= TASK DESCRIPTION =
Write out, word for word, every line in the data below from the one containing "ein Parkhaus zu" to the one containing "gleich begann der", both of them included.

= DATA UNDER STUDY =
····················
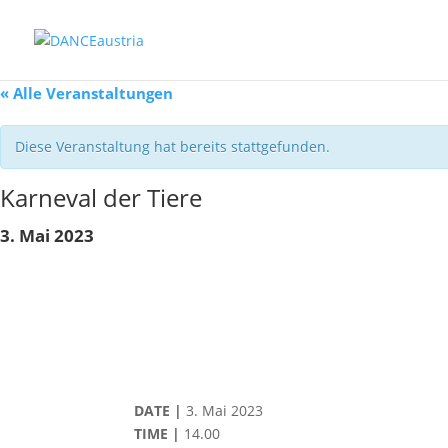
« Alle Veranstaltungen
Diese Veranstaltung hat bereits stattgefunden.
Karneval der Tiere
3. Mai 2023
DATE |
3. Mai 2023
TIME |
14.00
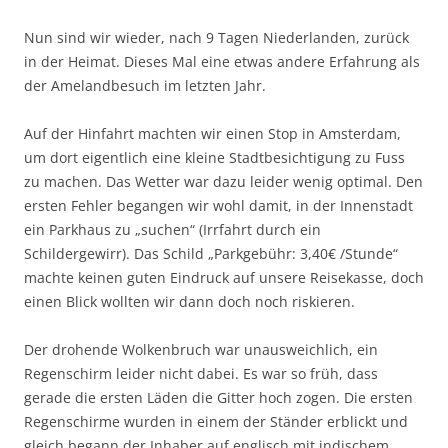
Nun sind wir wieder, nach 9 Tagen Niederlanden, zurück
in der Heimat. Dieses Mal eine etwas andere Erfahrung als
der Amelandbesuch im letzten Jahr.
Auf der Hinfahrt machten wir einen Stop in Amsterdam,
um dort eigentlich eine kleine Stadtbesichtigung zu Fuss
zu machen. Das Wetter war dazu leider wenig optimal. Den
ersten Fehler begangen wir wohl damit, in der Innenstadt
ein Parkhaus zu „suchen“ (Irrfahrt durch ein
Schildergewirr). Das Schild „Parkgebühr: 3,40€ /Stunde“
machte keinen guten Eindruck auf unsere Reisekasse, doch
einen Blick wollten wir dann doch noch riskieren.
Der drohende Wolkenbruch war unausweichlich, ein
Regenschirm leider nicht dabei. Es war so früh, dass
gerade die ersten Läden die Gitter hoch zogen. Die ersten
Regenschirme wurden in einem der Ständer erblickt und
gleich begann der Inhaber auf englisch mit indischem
····················
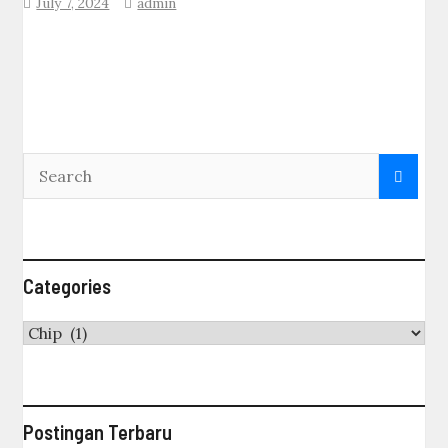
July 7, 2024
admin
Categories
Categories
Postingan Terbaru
····················
= RESULT =
ein Parkhaus zu „suchen“ (Irrfahrt durch ein
Schildergewirr). Das Schild „Parkgebühr: 3,40€ /Stunde“
machte keinen guten Eindruck auf unsere Reisekasse, doch
einen Blick wollten wir dann doch noch riskieren.
Der drohende Wolkenbruch war unausweichlich, ein
Regenschirm leider nicht dabei. Es war so früh, dass
gerade die ersten Läden die Gitter hoch zogen. Die ersten
Regenschirme wurden in einem der Ständer erblickt und
gleich begann der Inhaber auf englisch mit indischem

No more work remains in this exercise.